=== Page ===
──────────────────────────────

# Kerodon

$\Newextarrow{\xRightarrow}{5,5}{0x21D2}$ $\newcommand\empty{}$

### 3.5.5 Higher Groupoids

Recall that a groupoid is a category $\mathcal{G}$ in which every morphism is an isomorphism (Definition 1.3.5.1). By virtue of Propositions 1.3.3.1 and 1.3.5.2, the construction $\mathcal{G} \mapsto \operatorname{N}_{\bullet }( \mathcal{G} )$ determines a fully faithful functor from the category of groupoids to the category of Kan complexes. Consequently, little information is lost by identifying $\mathcal{G}$ with $\operatorname{N}_{\bullet }( \mathcal{G} )$, and thereby viewing groupoids as special kinds of Kan complexes. In this section, we exploit this perspective to introduce a notion of $n$-groupoid for $n \geq 0$.

Definition 3.5.5.1. Let $n$ be a nonnegative integer. An $n$-groupoid is a Kan complex $X$ which satisfies the following condition: for every pair of integers $0 \leq i \leq m$ with $m > n$, the restriction map $\operatorname{Hom}_{\operatorname{Set_{\Delta }}}( \Delta ^ m, X) \rightarrow \operatorname{Hom}_{\operatorname{Set_{\Delta }}}( \Lambda ^{m}_{i}, X )$ is a bijection.

Remark 3.5.5.2. In the situation of Definition 3.5.5.1, the assumption that $X$ is a Kan complex already guarantees that the restriction map $\operatorname{Hom}_{\operatorname{Set_{\Delta }}}( \Delta ^ m, X) \rightarrow \operatorname{Hom}_{\operatorname{Set_{\Delta }}}( \Lambda ^{m}_{i}, X )$ is surjective. Consequently, $X$ is an $n$-groupoid if and only if, whenever $\sigma$ and $\tau$ are simplices of $X$ having dimension $m > n$ which satisfy $\sigma |_{ \Lambda ^{m}_{i} } = \tau |_{ \Lambda ^{m}_{i} }$ for some $0 \leq i \leq m$, we have $\sigma = \tau$.

──────────────────────────────

[Segmentation dataset excerpts]
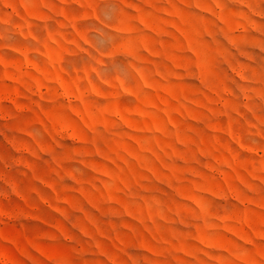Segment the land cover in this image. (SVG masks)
<instances>
[{
    "label": "rangeland",
    "instance_id": "rangeland-1",
    "mask_svg": "<svg viewBox=\"0 0 264 264\" xmlns=\"http://www.w3.org/2000/svg\"><path fill=\"white\" fill-rule=\"evenodd\" d=\"M0 264H264V0H0Z\"/></svg>",
    "mask_w": 264,
    "mask_h": 264
}]
</instances>
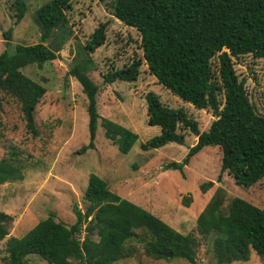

──────────────────────────────

=== Prompt 1 ===
Answer these from the higher groupoids section:
(a) What kind of functor from the category of groupoids to the category of Kan complexes does the construction in the opening paragraph determine?
(b) In Definition 3.5.5.1, what must n be?
(c) According to Remark 3.5.5.2, what property of the restriction map is already guaranteed by X being a Kan complex?
=== Prompt 2 ===
Write out the higher groupoids section from "Remark 3.5.5.2. In" to "have $\sigma = \tau$.".

=== Finished answer 1 ===
(a) A fully faithful functor.
(b) A nonnegative integer.
(c) The restriction map is surjective.

=== Finished answer 2 ===
Remark 3.5.5.2. In the situation of Definition 3.5.5.1, the assumption that $X$ is a Kan complex already guarantees that the restriction map $\operatorname{Hom}_{\operatorname{Set_{\Delta }}}( \Delta ^ m, X) \rightarrow \operatorname{Hom}_{\operatorname{Set_{\Delta }}}( \Lambda ^{m}_{i}, X )$ is surjective. Consequently, $X$ is an $n$-groupoid if and only if, whenever $\sigma$ and $\tau$ are simplices of $X$ having dimension $m > n$ which satisfy $\sigma |_{ \Lambda ^{m}_{i} } = \tau |_{ \Lambda ^{m}_{i} }$ for some $0 \leq i \leq m$, we have $\sigma = \tau$.